* DOCUMENT SEGMENT:
GGR Newsletter
October 2025
GGR Newsletter
October 2025
Mary Cundiff, Ph.D.
October 2025
Biological analysis has entered a new era, powered by artificial intelligence. In a previous article, I discussed how biology is evolving toward the creation of a virtual cell, a computational model capable of enabling truly personalized medicine. One of the most important factors making this vision feasible is the rapid advancement of transcriptomic technologies; the ability to measure the complete set of RNA molecules (or transcripts) produced by a cell at any given time.
Last month, I highlighted the role of mRNA in reading out a cell’s gene expression levels… what’s turned on or off, and under which circumstances. But understanding a single cell in isolation is only part of the story. What about its neighbors? Its environment? How are cells communicating with each other? This is the domain of Spatial Biology.
This technology allows us to study DNA, RNA, and proteins in their physical context; across 2D and 3D space. It moves beyond the snapshot of a single cell and asks bigger questions: What’s happening across the entire tissue? Are neighboring cells influencing gene expression? How is the architecture of the tissue contributing to disease?

Collected data:
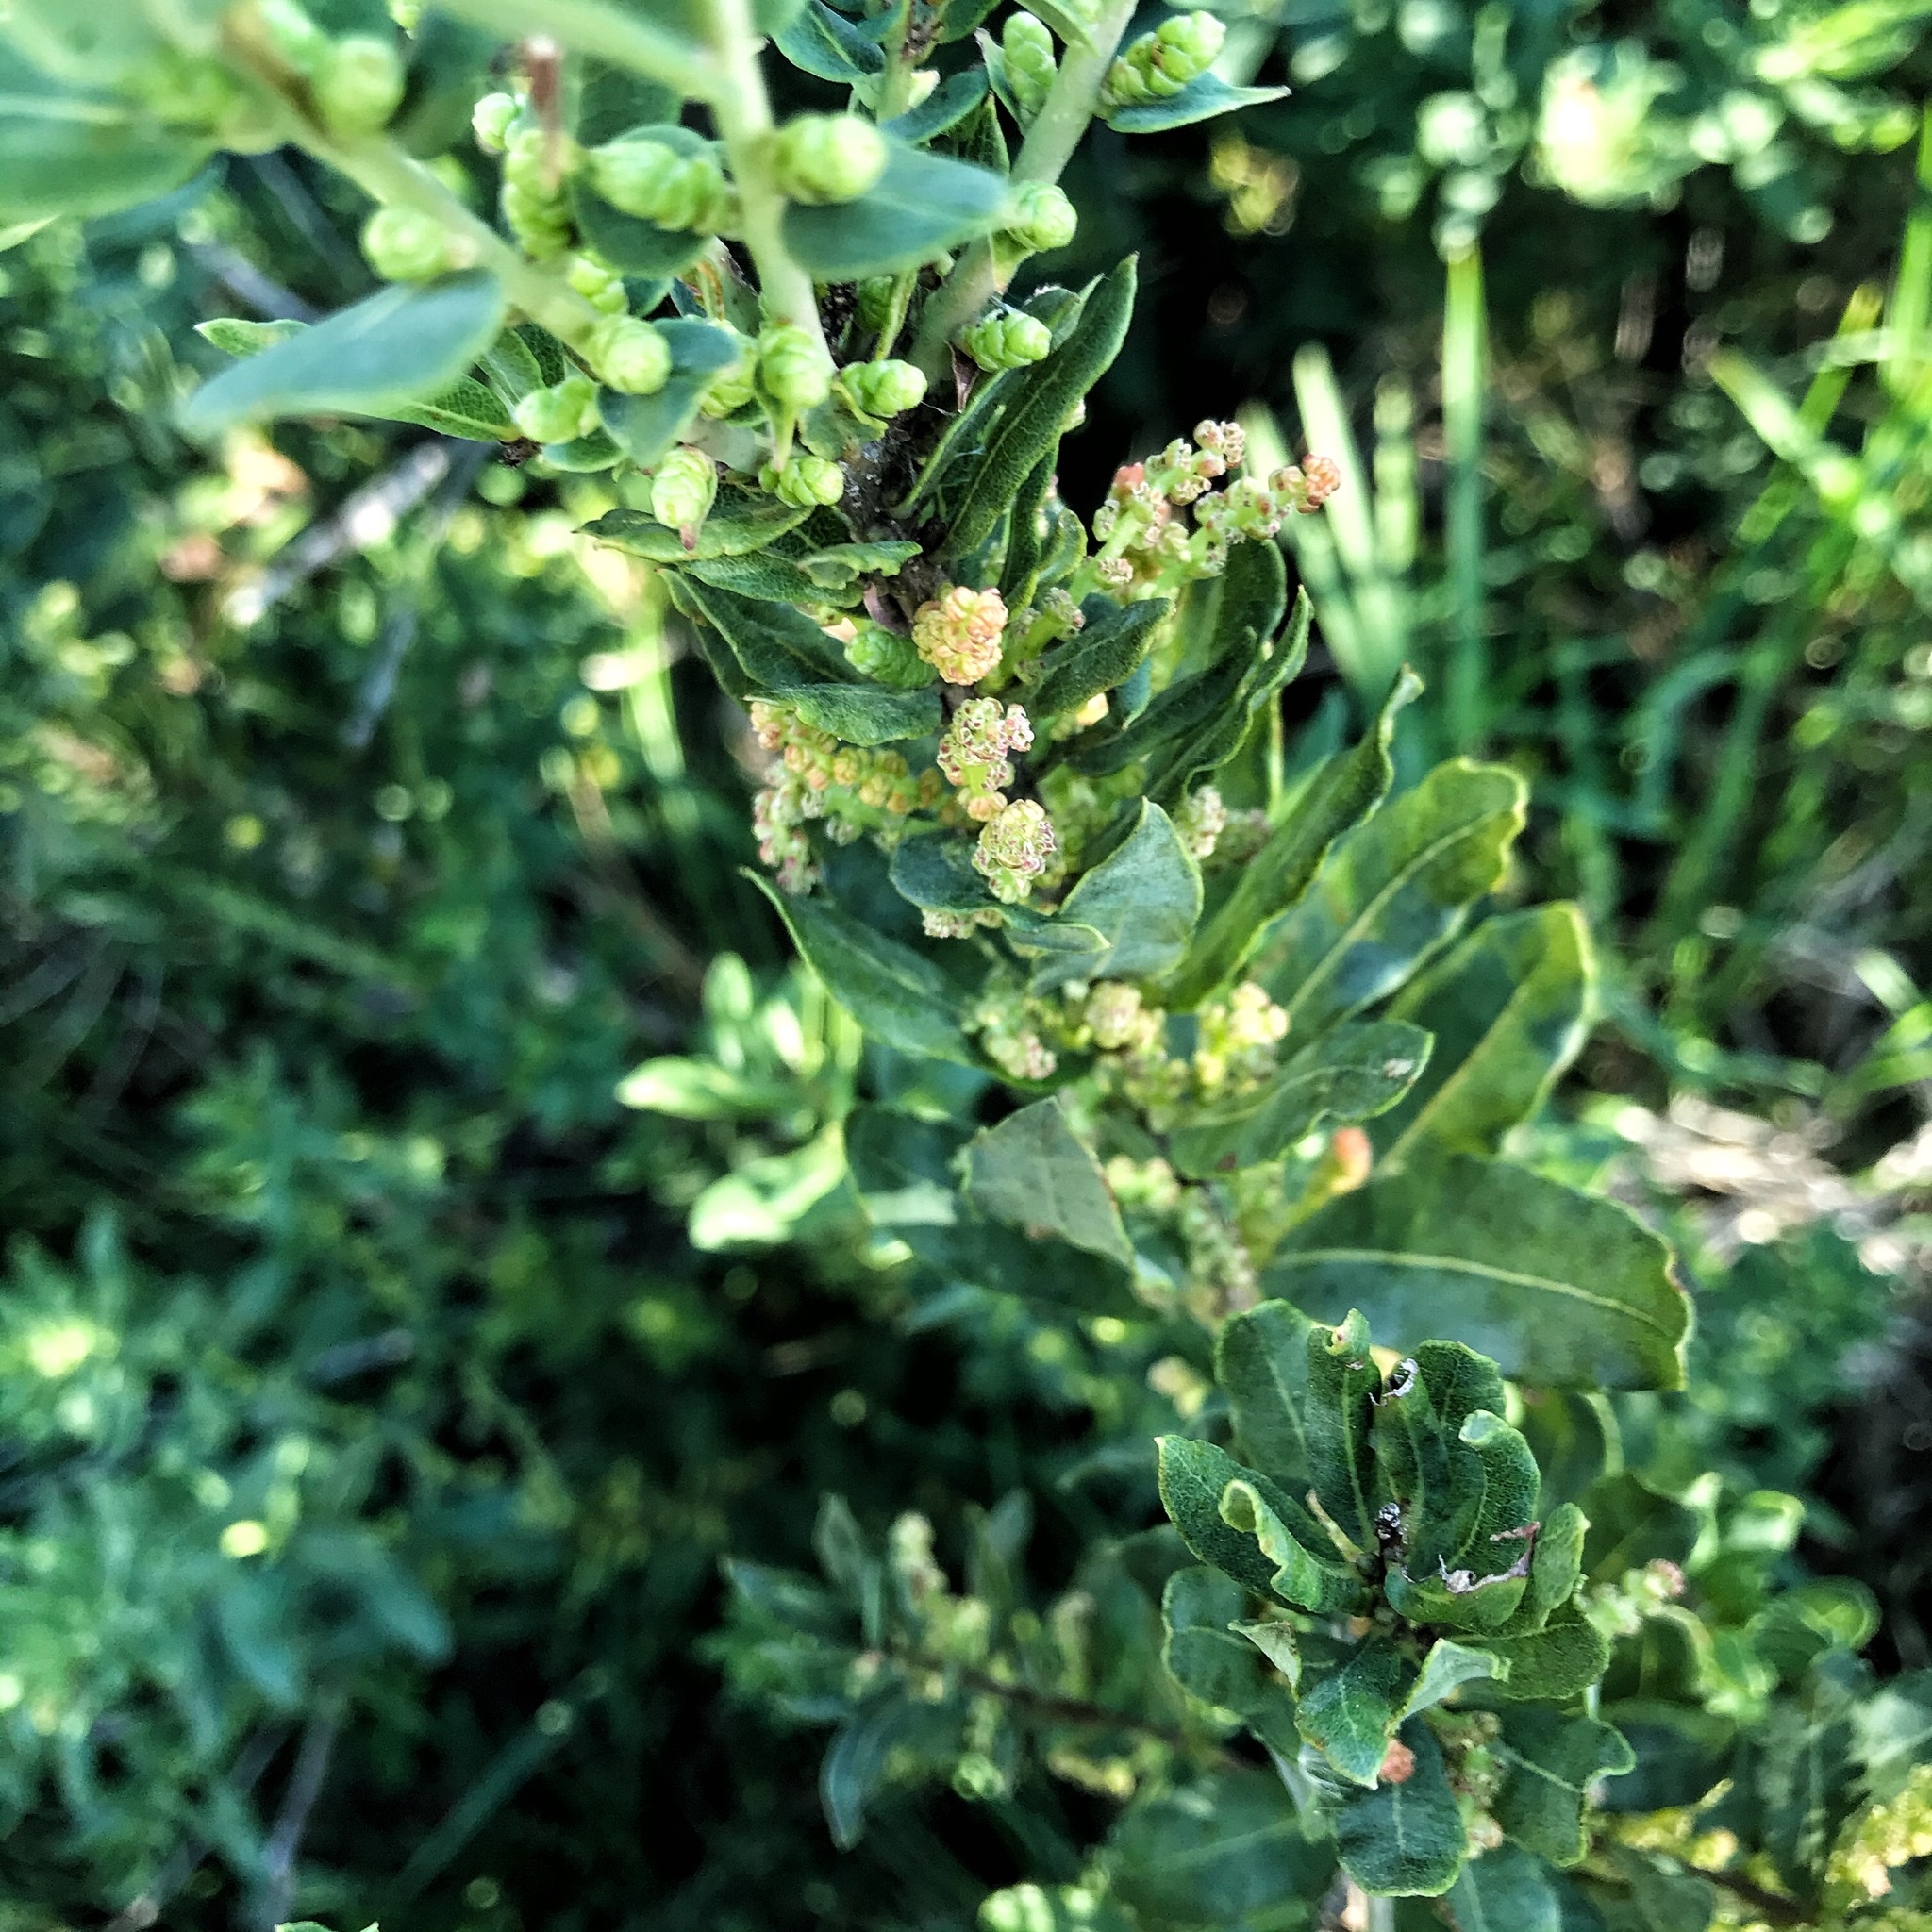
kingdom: Plantae
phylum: Tracheophyta
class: Magnoliopsida
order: Fagales
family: Myricaceae
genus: Morella
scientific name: Morella humilis
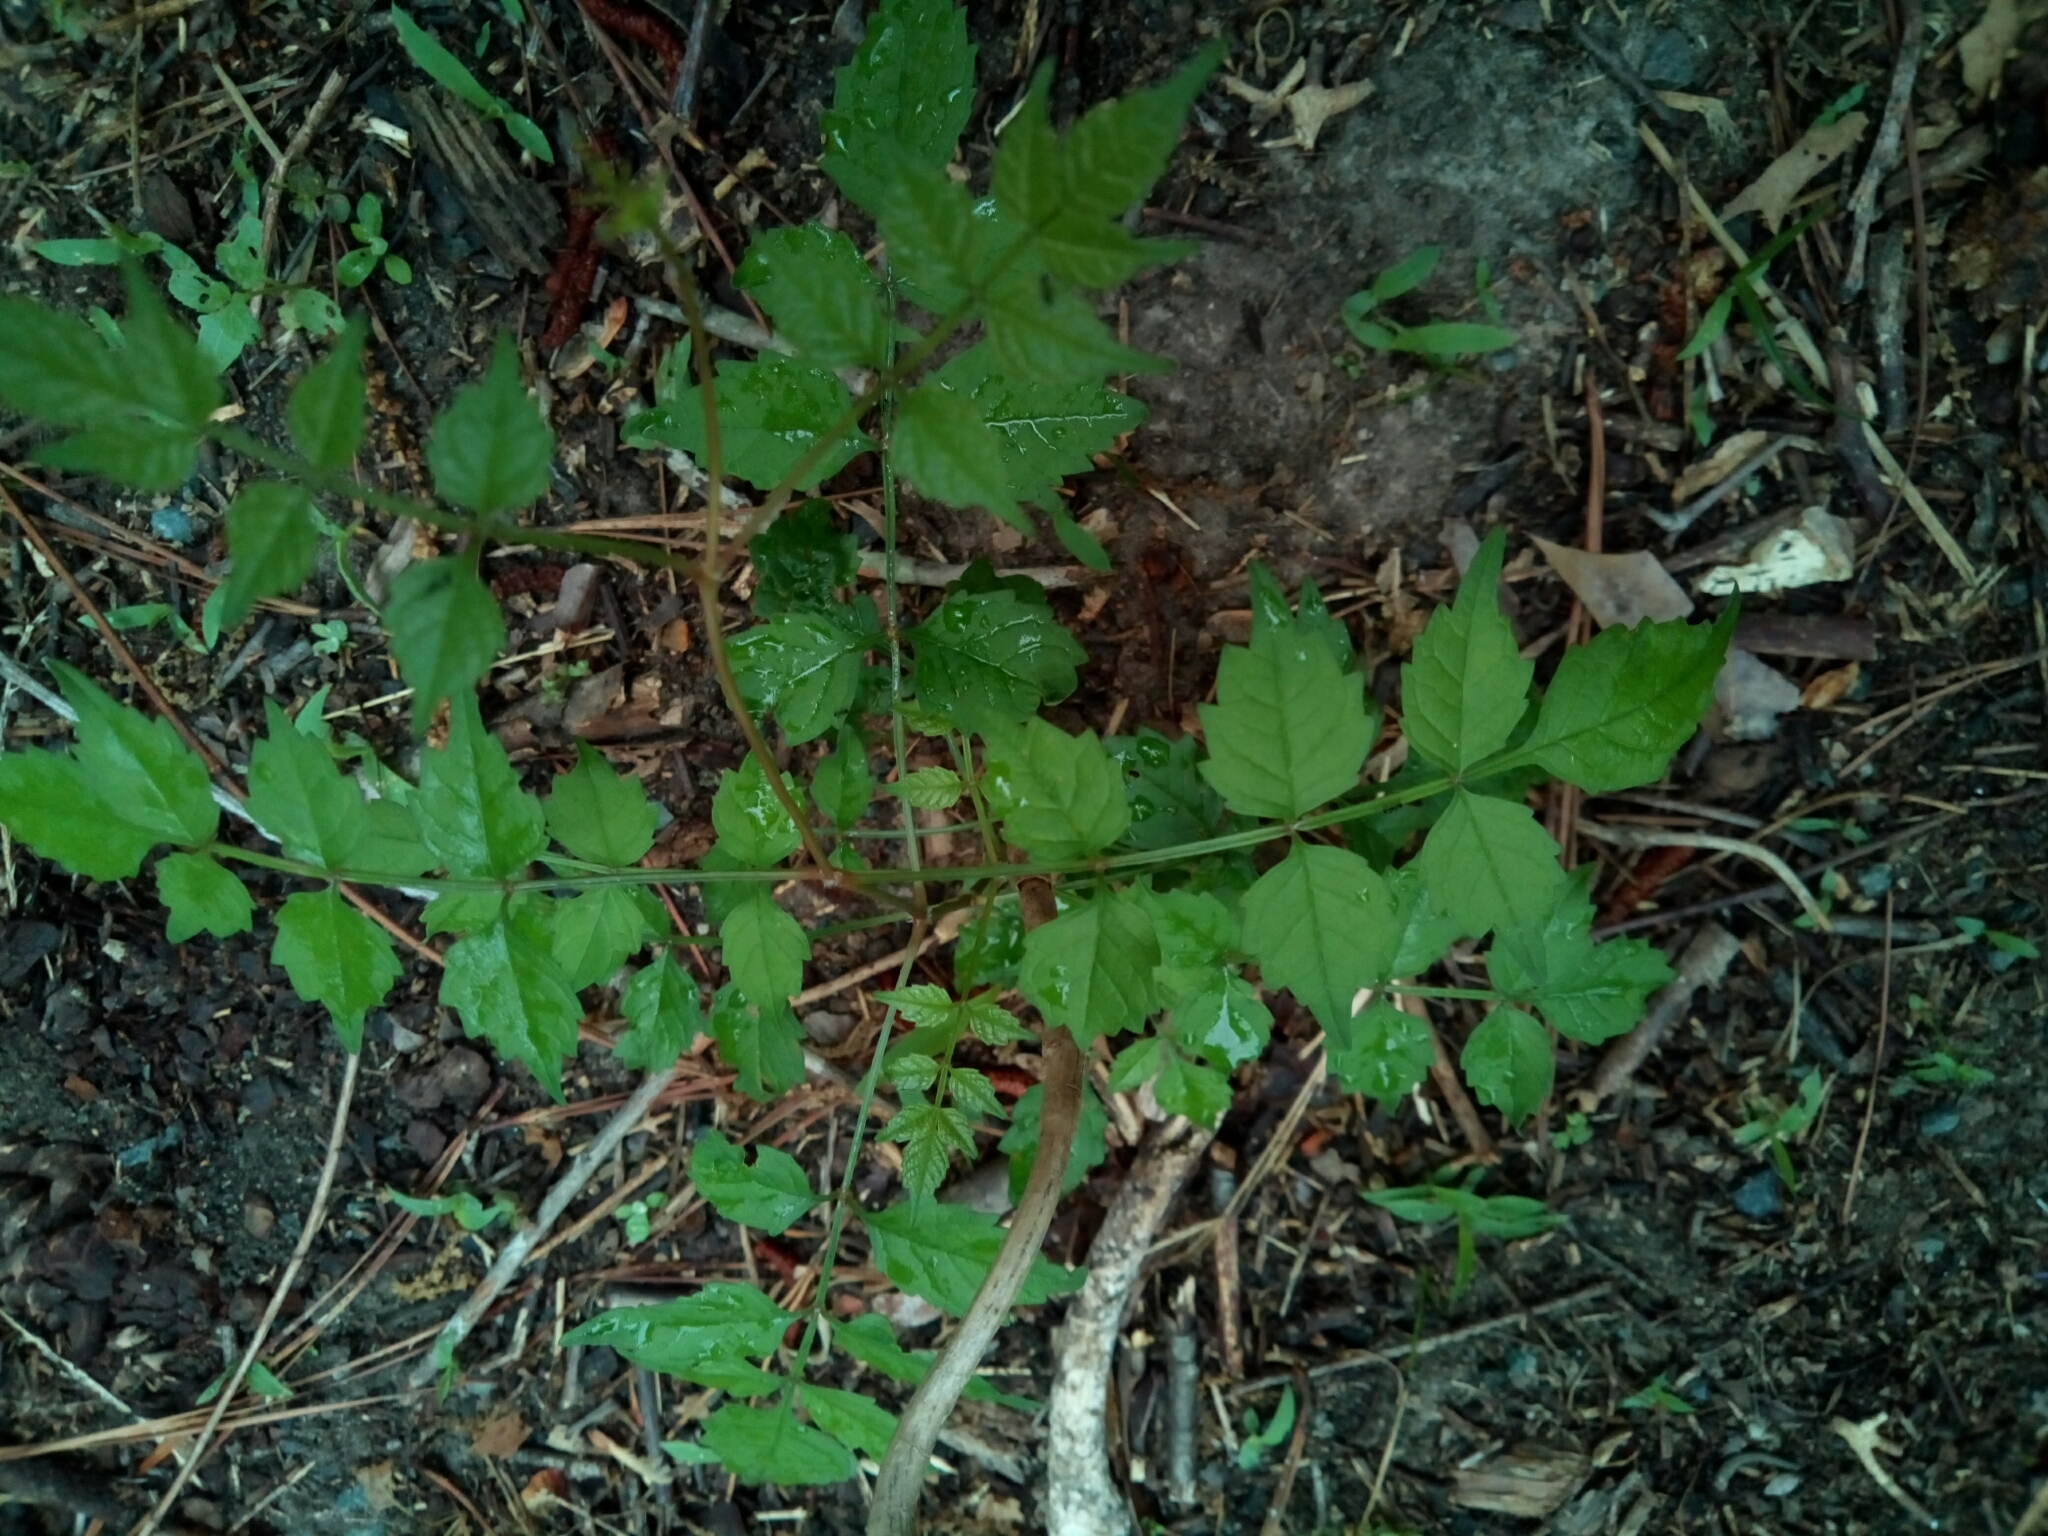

* EXERCISE 1: In the newsletter article, what do transcriptomic technologies make it possible to measure?
* EXERCISE 2: Edit the newsletter article's passage between "Last month, I" and "contributing to disease?", inclusive, replacing "tissue" with "organ" each time it occurs.
The items have nothing to do with any of this.

* WRITTEN ANSWER 1: The complete set of RNA molecules (or transcripts) produced by a cell at any given time.

* WRITTEN ANSWER 2:
Last month, I highlighted the role of mRNA in reading out a cell’s gene expression levels… what’s turned on or off, and under which circumstances. But understanding a single cell in isolation is only part of the story. What about its neighbors? Its environment? How are cells communicating with each other? This is the domain of Spatial Biology.
This technology allows us to study DNA, RNA, and proteins in their physical context; across 2D and 3D space. It moves beyond the snapshot of a single cell and asks bigger questions: What’s happening across the entire organ? Are neighboring cells influencing gene expression? How is the architecture of the organ contributing to disease?